“We should remember the Taliban were never defeated by the Americans,” notes Ahmed Rashid, author of Taliban and one of Pakistan’s leading journalists. “They were routed, and they fled Afghanistan and came to Pakistan. The Afghan Taliban and al Qaeda, who are living in Pakistan, have nurtured a whole new generation of Pakistani extremists. So, this is a very, very dangerous phenomenon.”
When Fazlullah’s men started capturing local police stations and seizing weapon arsenals, the people of Swat began to plead with the government to take action. But Musharraf’s regime responded slowly and half-heartedly, sending in the Pakistani Frontier Corps, a poorly trained civilian militia, low-paid and outnumbered. The Taliban decimated the fighters, leaving their bodies to rot in fields and later taking a local TV camera crew to photograph the horrific scene. The Taliban also murdered a policeman and others who stood in their way, frequently beheading them and leaving notes that read, “Those people who serve America, the same thing will happen to them.”

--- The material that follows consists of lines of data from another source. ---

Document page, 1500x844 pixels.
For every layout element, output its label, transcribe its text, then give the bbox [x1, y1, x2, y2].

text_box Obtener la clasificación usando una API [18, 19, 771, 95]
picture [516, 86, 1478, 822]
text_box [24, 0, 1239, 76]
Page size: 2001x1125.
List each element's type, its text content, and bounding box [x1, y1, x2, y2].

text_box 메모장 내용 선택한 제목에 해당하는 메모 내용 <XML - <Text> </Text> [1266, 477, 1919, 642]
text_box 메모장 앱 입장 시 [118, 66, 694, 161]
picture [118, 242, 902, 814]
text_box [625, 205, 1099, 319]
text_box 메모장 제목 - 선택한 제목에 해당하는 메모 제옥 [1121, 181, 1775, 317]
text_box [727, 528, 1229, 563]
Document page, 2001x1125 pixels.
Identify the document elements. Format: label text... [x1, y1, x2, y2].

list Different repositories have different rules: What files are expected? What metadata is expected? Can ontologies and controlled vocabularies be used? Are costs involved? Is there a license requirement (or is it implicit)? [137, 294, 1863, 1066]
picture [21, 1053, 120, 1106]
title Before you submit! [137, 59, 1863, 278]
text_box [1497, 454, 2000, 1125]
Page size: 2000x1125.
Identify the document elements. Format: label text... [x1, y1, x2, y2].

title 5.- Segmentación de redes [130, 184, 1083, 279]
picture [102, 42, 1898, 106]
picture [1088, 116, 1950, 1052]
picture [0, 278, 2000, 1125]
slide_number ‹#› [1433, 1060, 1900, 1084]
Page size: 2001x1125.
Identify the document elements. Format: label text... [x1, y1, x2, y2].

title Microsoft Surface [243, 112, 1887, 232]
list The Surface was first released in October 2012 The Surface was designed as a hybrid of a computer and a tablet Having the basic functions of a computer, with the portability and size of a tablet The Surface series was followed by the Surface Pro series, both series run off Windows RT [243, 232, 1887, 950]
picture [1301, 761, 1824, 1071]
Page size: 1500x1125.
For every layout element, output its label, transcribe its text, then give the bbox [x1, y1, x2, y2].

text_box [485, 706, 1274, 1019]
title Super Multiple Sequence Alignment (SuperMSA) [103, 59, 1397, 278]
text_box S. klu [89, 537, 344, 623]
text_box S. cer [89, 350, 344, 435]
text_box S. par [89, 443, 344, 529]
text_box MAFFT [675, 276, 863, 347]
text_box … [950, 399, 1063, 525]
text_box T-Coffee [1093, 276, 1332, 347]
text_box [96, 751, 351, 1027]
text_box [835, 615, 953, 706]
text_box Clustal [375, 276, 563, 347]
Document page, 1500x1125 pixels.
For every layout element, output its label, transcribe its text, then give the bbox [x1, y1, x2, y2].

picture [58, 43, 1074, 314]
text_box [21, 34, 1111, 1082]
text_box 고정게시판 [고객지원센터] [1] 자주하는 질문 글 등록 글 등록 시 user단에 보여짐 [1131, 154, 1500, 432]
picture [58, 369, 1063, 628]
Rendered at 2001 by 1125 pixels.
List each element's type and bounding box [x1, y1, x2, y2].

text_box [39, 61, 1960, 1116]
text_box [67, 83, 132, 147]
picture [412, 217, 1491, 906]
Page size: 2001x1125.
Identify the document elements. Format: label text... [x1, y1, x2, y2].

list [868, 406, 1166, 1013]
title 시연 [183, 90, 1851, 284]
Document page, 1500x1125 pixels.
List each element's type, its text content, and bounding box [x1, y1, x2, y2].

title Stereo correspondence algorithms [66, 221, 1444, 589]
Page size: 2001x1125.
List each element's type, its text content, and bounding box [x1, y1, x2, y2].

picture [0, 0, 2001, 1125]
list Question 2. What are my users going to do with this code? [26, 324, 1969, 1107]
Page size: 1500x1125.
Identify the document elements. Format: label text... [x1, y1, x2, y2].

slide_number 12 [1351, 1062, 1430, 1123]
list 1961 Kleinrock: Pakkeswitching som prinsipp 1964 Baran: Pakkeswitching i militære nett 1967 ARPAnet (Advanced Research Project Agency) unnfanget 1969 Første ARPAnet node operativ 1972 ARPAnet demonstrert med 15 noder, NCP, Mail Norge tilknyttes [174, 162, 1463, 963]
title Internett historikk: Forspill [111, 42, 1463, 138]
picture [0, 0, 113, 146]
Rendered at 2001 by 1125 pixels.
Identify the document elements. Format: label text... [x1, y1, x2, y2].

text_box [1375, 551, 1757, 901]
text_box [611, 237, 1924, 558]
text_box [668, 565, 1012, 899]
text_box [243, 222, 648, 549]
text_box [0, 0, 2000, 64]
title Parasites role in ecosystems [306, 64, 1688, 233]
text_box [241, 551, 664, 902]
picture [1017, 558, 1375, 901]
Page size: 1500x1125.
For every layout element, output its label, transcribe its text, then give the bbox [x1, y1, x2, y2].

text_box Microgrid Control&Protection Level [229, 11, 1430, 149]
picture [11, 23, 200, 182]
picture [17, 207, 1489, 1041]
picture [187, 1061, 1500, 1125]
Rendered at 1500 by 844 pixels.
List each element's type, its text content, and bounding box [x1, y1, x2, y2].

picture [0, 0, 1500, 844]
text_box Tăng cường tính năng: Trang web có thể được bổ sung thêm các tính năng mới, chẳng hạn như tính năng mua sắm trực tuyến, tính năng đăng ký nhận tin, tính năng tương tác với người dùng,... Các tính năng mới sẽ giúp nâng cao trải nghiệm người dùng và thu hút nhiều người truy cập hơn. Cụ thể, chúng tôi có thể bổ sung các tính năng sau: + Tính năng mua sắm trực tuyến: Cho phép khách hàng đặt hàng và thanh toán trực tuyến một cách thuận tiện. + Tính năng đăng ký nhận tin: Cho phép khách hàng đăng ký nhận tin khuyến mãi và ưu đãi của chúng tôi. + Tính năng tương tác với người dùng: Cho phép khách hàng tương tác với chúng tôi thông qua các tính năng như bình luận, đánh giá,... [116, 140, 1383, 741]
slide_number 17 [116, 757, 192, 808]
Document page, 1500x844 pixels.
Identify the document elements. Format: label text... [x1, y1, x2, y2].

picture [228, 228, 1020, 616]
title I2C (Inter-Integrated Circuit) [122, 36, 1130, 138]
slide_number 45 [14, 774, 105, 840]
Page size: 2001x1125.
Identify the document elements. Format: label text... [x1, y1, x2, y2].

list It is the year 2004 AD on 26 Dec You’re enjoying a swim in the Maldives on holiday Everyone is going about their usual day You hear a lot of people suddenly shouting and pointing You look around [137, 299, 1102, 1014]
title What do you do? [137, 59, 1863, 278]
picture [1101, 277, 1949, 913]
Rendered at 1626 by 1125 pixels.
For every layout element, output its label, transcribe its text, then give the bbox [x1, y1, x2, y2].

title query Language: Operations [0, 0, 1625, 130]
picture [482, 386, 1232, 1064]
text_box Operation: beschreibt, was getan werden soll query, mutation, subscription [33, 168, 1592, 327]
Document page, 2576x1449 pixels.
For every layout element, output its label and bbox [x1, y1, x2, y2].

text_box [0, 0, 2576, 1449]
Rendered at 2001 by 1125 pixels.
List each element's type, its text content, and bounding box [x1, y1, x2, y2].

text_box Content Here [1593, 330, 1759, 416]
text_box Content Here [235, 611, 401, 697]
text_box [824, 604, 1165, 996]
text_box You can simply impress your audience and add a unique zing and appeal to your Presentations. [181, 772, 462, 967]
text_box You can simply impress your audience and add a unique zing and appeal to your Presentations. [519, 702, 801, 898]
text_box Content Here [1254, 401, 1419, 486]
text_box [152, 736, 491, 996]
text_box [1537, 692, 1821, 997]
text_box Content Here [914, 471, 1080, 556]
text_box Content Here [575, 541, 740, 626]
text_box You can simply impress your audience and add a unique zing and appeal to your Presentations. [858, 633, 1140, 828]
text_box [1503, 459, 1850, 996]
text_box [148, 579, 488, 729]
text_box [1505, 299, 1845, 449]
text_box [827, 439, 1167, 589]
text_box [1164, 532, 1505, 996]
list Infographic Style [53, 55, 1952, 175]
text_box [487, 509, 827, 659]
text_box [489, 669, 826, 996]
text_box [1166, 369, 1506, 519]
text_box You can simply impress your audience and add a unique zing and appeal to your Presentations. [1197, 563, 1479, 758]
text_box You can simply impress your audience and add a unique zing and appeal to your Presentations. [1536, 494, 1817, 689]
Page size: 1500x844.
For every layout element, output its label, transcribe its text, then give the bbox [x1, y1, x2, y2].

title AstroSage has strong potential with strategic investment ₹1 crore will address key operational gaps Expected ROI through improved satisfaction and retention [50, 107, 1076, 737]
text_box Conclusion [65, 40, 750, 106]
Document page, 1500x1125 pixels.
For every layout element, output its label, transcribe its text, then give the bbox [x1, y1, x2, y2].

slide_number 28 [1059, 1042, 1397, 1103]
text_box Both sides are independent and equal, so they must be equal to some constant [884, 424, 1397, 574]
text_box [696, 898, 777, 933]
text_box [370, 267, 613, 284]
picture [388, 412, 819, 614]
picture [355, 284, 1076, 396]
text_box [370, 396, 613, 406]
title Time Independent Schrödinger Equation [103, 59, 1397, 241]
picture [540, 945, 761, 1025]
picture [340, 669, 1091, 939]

"Those people who serve America", of course, means anybody who doesn't go along with them, including anyone who wishes Pakistan to be governed by its Constitution and rule of law other than a twisted Sharia.
Also see Firedoglake.
The roots of this conflict are not new. It is almost as old as the mountains and valleys out of which the tribal rivalries and fiery fundamentalist clerics preach power and a return to the past. We fail to learn the lessons of history, and with that failure, we continue to endanger ourselves and others across the globe.